How to remove lists in a column of a pandas data frame for converting categorical values to numerical values


I am trying to use the pd.get_dummies() function to convert categorical features to numerical, but the problem is that I have a column with lists.This is the genre column by the way.

0     ['Action', 'Adventure', 'Comedy', 'Drama', 'Sc...

1     ['Action', 'Drama', 'Mystery', 'Sci-Fi', 'Space']

2     ['Action', 'Sci-Fi', 'Adventure', 'Comedy', 'D...

3     ['Action', 'Magic', 'Police', 'Supernatural', ...

4     ['Adventure', 'Fantasy', 'Shounen', 'Supernatu...

I have tried all the answers on the stackoverflow which addressed this issue. Nothing works

I want the output to be

0    'Action', 'Adventure', 'Comedy', 'Drama', 'Sc...

1    'Action', 'Drama', 'Mystery', 'Sci-Fi', 'Space'

2    'Action', 'Sci-Fi', 'Adventure', 'Comedy', 'D...

3    'Action', 'Magic', 'Police', 'Supernatural', ...

4    'Adventure', 'Fantasy', 'Shounen', 'Supernatu...

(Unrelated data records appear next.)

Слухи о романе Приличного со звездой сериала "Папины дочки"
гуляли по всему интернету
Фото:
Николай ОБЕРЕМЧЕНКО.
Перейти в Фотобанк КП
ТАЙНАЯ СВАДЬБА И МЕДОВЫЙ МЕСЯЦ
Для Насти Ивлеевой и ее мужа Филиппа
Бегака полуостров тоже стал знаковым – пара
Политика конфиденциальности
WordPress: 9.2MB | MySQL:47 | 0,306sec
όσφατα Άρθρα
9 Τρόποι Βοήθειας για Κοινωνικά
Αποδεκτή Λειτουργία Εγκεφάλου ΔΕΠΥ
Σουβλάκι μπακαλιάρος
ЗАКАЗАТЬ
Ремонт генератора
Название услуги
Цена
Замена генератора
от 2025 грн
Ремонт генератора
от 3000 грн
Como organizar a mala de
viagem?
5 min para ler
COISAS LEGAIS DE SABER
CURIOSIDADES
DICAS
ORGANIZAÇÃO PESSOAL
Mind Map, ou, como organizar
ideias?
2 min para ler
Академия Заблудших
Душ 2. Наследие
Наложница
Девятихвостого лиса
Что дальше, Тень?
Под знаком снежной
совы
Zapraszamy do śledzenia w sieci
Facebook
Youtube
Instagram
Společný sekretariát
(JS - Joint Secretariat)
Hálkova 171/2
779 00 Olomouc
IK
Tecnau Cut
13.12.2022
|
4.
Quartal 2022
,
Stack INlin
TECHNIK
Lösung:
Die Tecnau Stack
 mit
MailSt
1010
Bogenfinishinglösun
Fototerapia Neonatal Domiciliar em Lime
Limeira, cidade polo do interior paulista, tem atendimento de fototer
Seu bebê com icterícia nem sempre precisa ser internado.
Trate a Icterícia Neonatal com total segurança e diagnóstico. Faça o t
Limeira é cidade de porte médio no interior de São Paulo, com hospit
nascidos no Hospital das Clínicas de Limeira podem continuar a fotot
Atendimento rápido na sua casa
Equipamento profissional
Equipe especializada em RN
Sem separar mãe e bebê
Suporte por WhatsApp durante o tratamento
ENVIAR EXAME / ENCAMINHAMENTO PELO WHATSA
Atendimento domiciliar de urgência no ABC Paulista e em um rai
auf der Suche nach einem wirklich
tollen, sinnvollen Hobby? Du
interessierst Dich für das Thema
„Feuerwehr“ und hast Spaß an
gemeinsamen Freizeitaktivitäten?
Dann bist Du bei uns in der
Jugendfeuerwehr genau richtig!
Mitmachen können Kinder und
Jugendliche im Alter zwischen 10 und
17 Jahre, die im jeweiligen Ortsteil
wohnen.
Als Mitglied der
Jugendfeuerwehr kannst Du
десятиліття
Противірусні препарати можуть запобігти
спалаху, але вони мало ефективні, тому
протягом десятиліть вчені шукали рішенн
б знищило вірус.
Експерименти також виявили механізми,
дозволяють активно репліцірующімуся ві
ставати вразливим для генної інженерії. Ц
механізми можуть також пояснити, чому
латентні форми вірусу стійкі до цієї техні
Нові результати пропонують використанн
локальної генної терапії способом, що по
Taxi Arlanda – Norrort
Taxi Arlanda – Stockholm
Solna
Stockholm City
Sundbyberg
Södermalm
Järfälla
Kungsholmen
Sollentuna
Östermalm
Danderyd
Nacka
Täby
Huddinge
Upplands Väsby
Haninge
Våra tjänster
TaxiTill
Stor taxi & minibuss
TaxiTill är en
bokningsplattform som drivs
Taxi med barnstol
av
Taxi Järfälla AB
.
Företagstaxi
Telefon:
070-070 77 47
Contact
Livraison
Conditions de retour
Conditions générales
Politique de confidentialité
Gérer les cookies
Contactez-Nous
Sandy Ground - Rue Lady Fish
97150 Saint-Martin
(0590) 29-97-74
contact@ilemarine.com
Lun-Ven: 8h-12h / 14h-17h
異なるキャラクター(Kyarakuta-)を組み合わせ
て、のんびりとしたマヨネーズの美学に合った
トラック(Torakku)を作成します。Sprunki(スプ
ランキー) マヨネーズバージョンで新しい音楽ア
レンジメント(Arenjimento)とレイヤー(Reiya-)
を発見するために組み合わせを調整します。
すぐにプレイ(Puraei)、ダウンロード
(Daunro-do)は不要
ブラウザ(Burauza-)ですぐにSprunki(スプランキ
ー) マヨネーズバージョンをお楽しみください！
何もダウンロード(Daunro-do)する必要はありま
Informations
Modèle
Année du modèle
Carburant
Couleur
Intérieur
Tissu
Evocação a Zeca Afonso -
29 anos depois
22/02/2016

So that I can use the get_dummies to create the dummies. Please Help!


Solution

  • you can use explode in pandas above 0.25 as below to do that

    d = {"genre":[['Action', 'Adventure', 'Comedy', 'Drama'],  
     ['Action', 'Drama', 'Mystery', 'Sci-Fi', 'Space'],  
     ['Action', 'Sci-Fi', 'Adventure', 'Comedy'],  
     ['Action', 'Magic', 'Police', 'Supernatural'],    
     ['Adventure', 'Fantasy', 'Shounen', 'Supernatu']]}
    
    df = pd.DataFrame(d)
    pd.get_dummies(df.explode("genre").pivot(columns="genre", values="genre"))